◆ **DESCRIPTION OF THE TASK**
Pictures are to be skipped; every other part of the records is copied exactly.

Records excerpted from a collection
=== Begin Enclosure ===
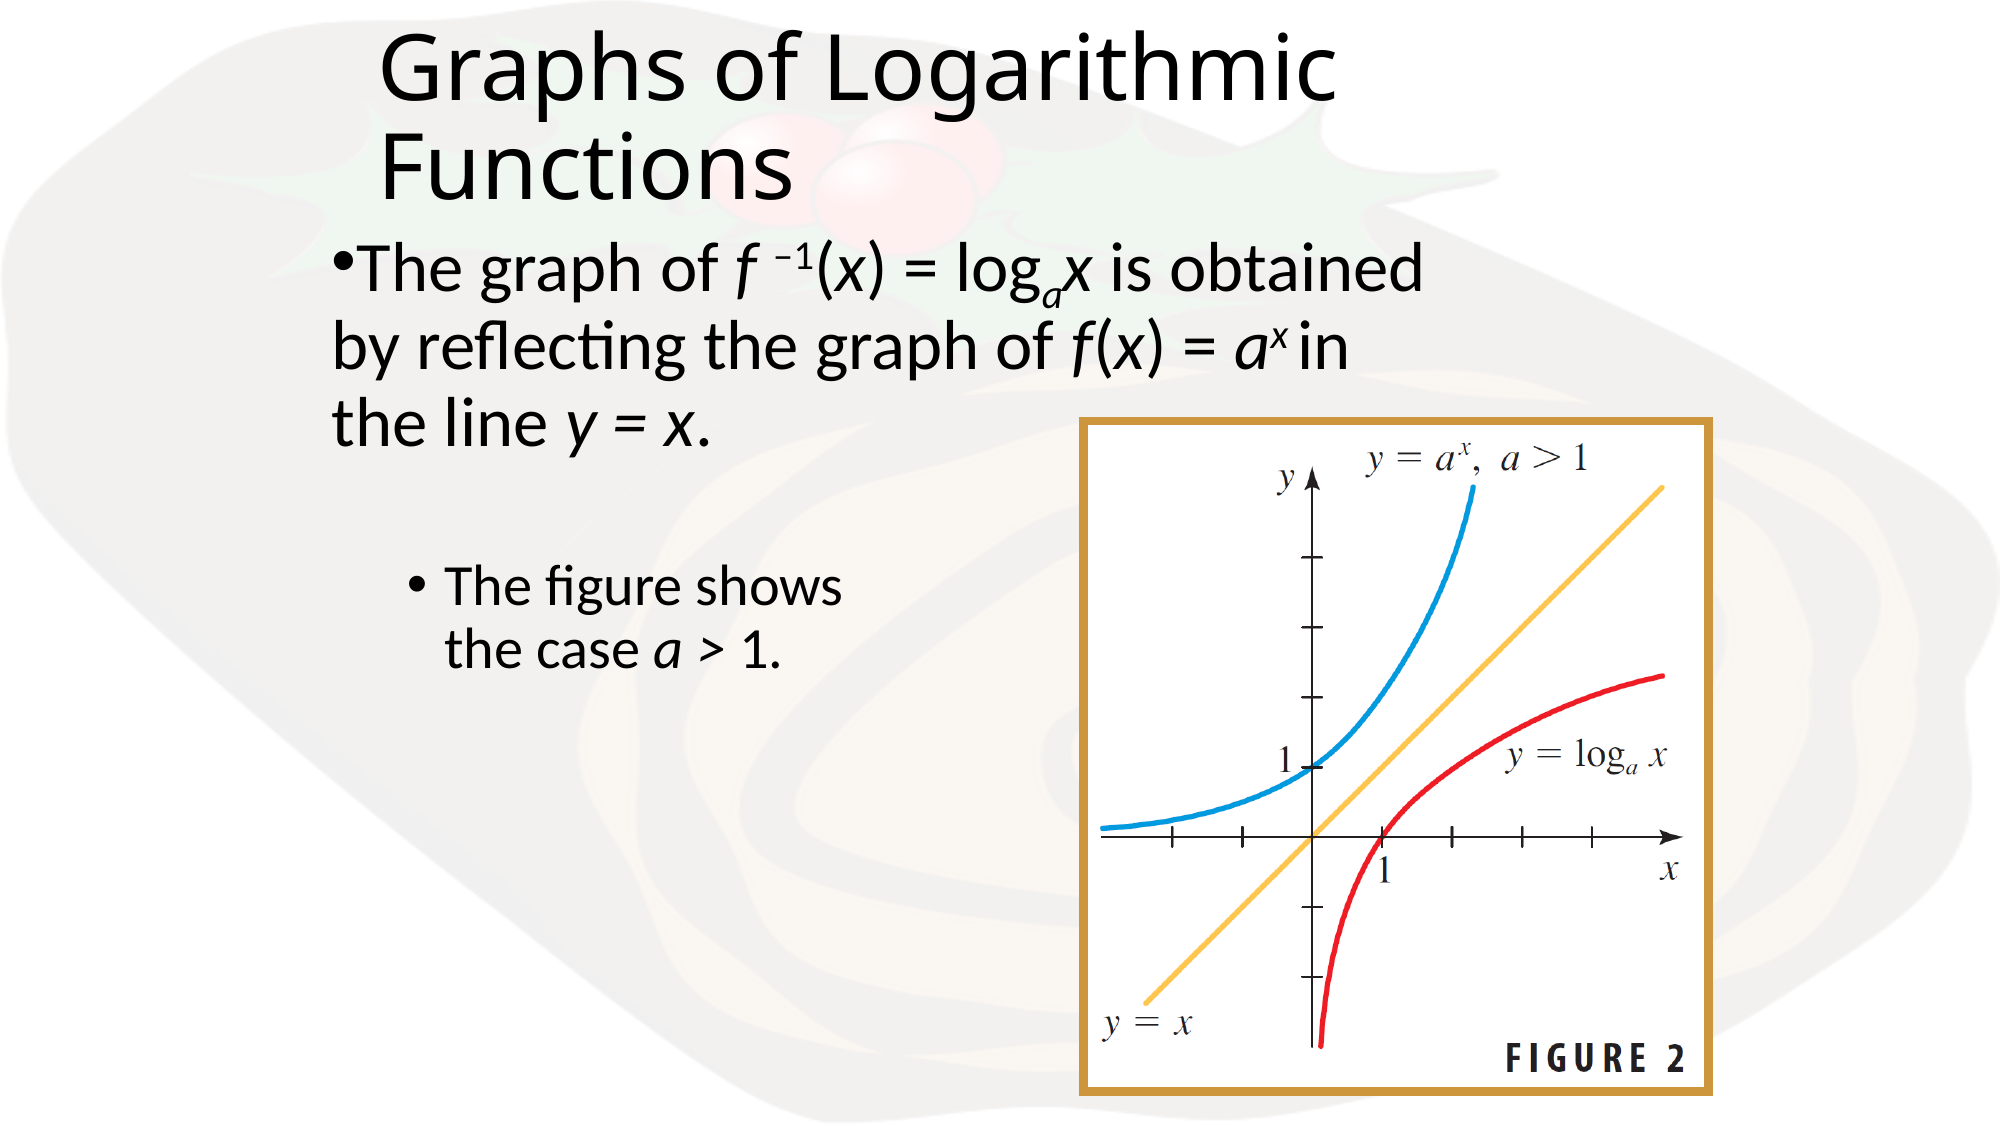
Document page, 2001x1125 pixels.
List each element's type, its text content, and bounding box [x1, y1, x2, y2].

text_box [1087, 424, 1705, 1088]
title Graphs of Logarithmic Functions [362, 26, 1638, 214]
list The graph of f –1(x) = logax is obtained by reflecting the graph of f(x) = ax in the line y = x. The figure shows the case a > 1. [316, 214, 1705, 1125]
=== End Enclosure ===
◆ **ANSWER SPACE**
Document page, 2001x1125 pixels.
List each element's type, its text content, and bounding box [x1, y1, x2, y2].

text_box [1087, 424, 1705, 1088]
title Graphs of Logarithmic Functions [362, 26, 1638, 214]
list The graph of f –1(x) = logax is obtained by reflecting the graph of f(x) = ax in the line y = x. The figure shows the case a > 1. [316, 214, 1705, 1125]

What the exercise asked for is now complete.